Certamente por não ter tempo, pois andava muito ocupado com os negócios, a luta pela sobrevivência, a sede de passar fins de semana longe da cidade grande, a vontade de mergulhar no silêncio sem precisar dialogar com os filhos.

 

Ele jamais tivera a idéia de comprar uma cadernetinha de capa vermelha para anotar uma frase sobre seus herdeiros, jamais lhe havia passado pela cabeça escrever que tinha orgulho daqueles que continuam o seu nome. Justamente ele, que se considerava o mais completo pai da Terra?

 

Uma onda de vergonha quase o prostrou por terra numa derradeira lição de humildade. Quis gritar, erguer-se procurando encontrar o velho para sacudí-lo e abraçá-lo. Encontrou apenas o vazio.

 

Havia uma raquítica rosa vermelha num galho no jardim de uma casa, o sol acabara de nascer. Então, Arthur acariciou as pétalas e lembrou-se da mãozona do pai podando, adubando e cuidando com amor.

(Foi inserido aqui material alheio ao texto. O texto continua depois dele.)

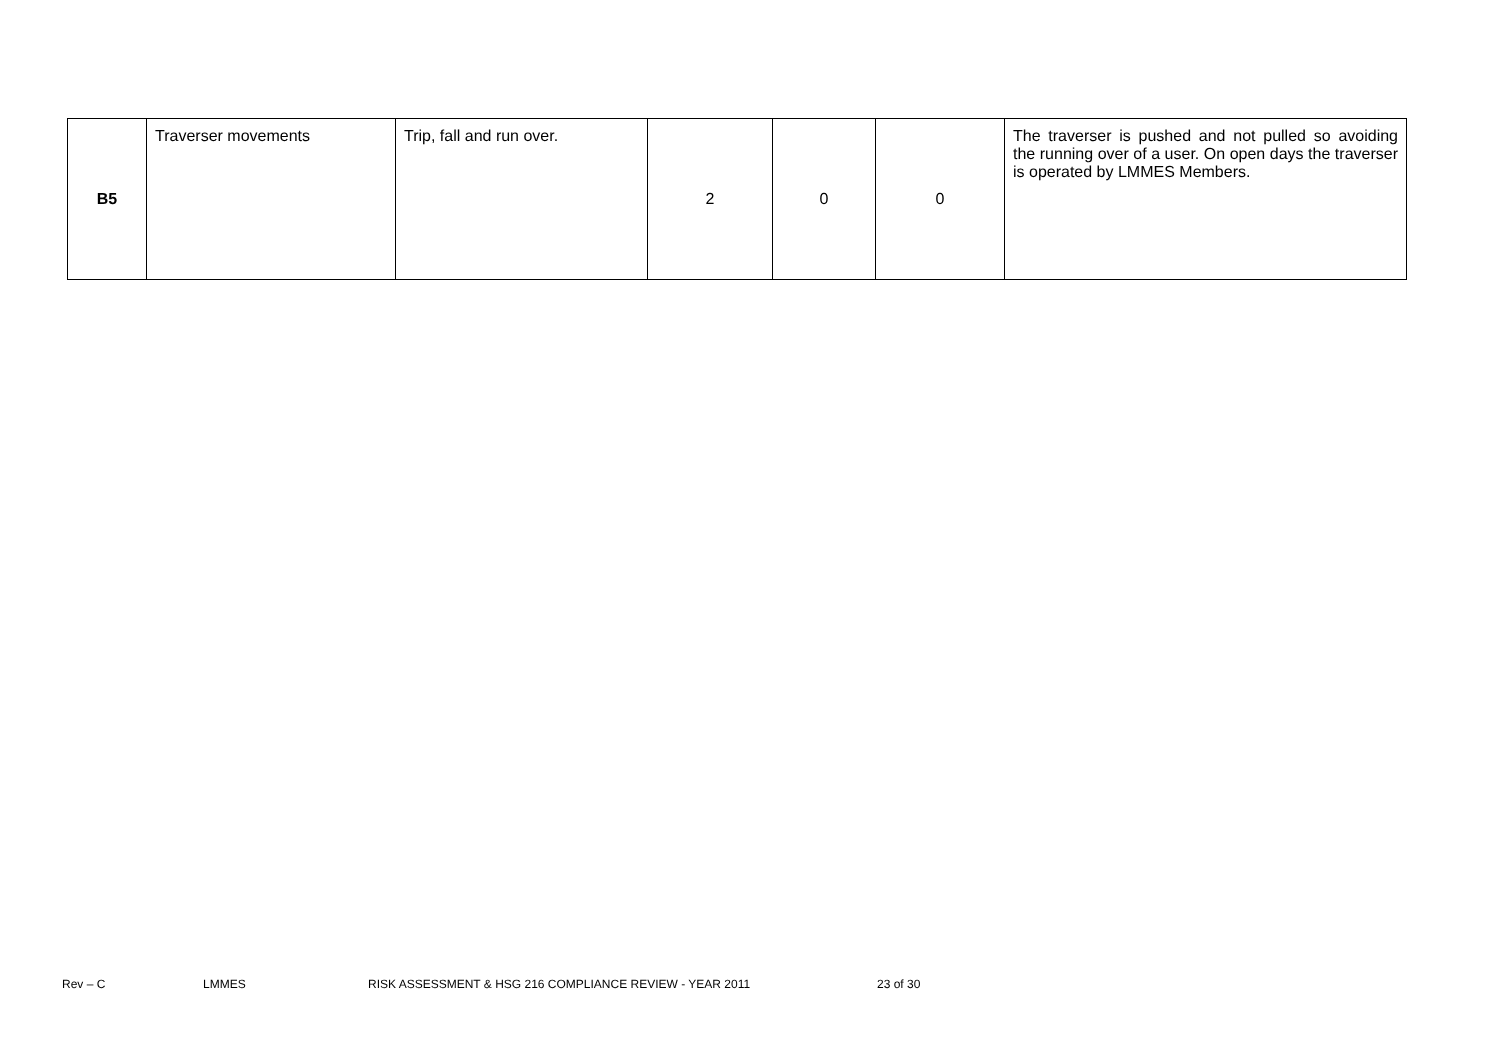| B5 | Traverser movements | Trip, fall and run over. | 2 | 0 | 0 | The traverser is pushed and not pulled so avoiding the running over of a user. On open days the traverser is operated by LMMES Members. |
Rev – C LMMES RISK ASSESSMENT & HSG 216 COMPLIANCE REVIEW - YEAR 2011 23 of 30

Por que nunca tinha percebido tudo aquilo antes?

 

Uma lágrima brotou como o orvalho, e erguendo os olhos para o céu dourado, de repente, sorriu e desabafou-se numa confissão aliviadora:

 

"Se Deus me mandasse escolher, eu juro que não queria ter tido outro pai que não fosse você velho! Obrigado por tanto amor, e me perdoe por haver sido tão cego."

 

Fale, curta, abrace, beije, sinta e ame todas as pessoas com que você pode ver e tocar. Aproveite enquanto há vida!!!